## TASK BRIEF
Exact copies of all the lines below are required, with the pictures omitted.

## DATA BELOW
=-=-=-=-=

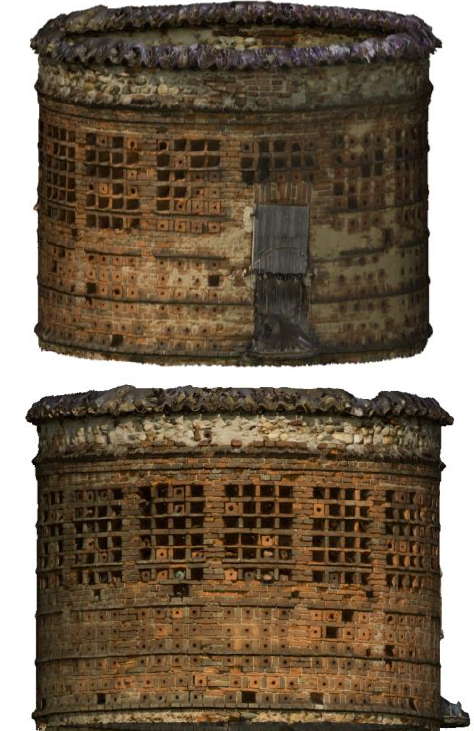
Figure 8. 3D mesh without RGB information; fitting to the cylindrical volume; 3D model analysis by surface comparison Figure 7. Very high detailed 3D textured model from a South between the photogrammetric mesh and the best fitting view and a West view.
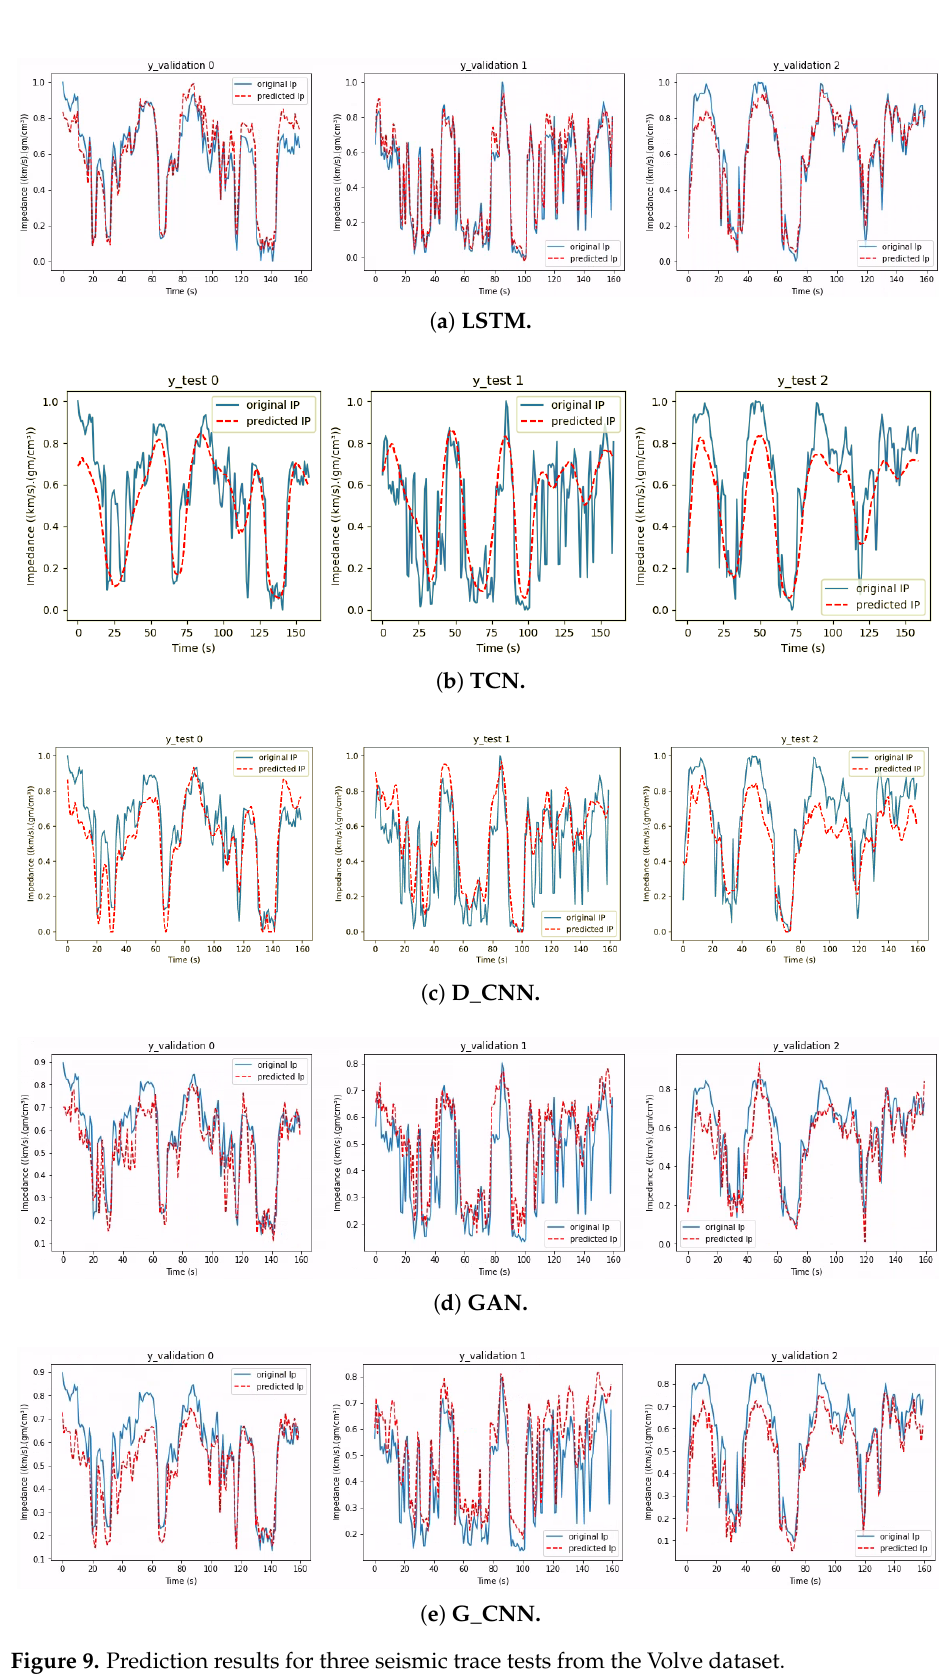
Figure 9. Prediction results for three seismic trace tests from the Volve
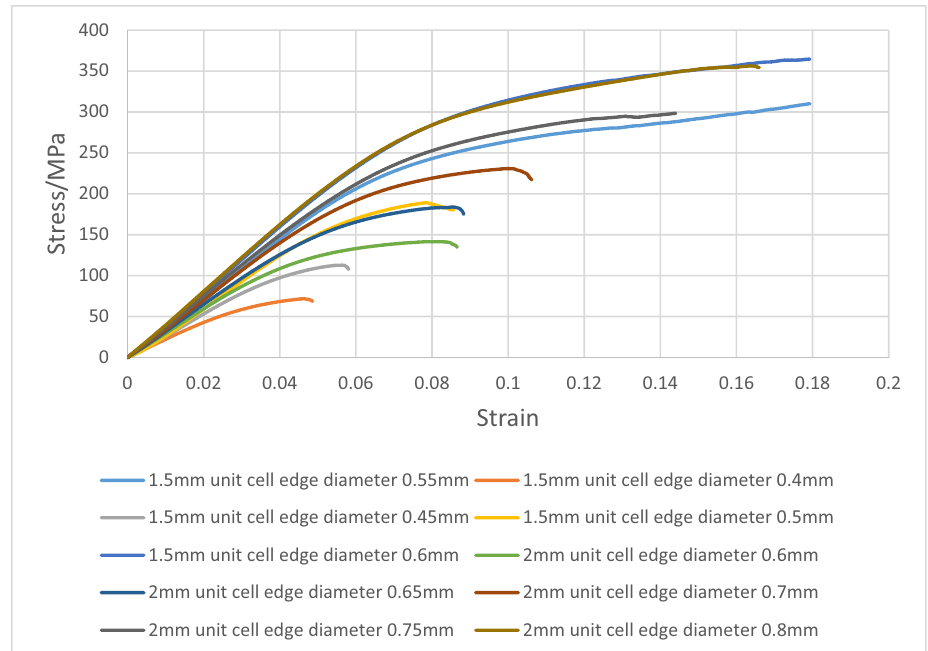
Figure 15: Stress – strain curves of ten specimen in compression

=-=-=-=-=

## EXERCISE ANSWER
Figure 8. 3D mesh without RGB information; fitting to the cylindrical volume; 3D model analysis by surface comparison Figure 7. Very high detailed 3D textured model from a South between the photogrammetric mesh and the best fitting view and a West view.
Figure 9. Prediction results for three seismic trace tests from the Volve
Figure 15: Stress – strain curves of ten specimen in compression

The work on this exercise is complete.